Please reproduce all of the data below exactly, leaving each picture out.
[Start of section]
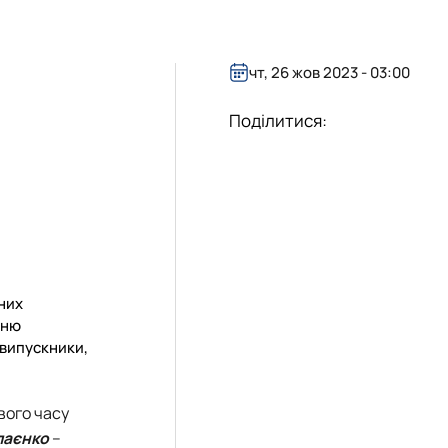
чт, 26 жов 2023 - 03:00
Поділитися:
них
нню
 випускники,
вого часу
лаєнко
–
[End of section]
▶ TASK OUTPUT
чт, 26 жов 2023 - 03:00
Поділитися:
них
нню
 випускники,
вого часу
лаєнко
–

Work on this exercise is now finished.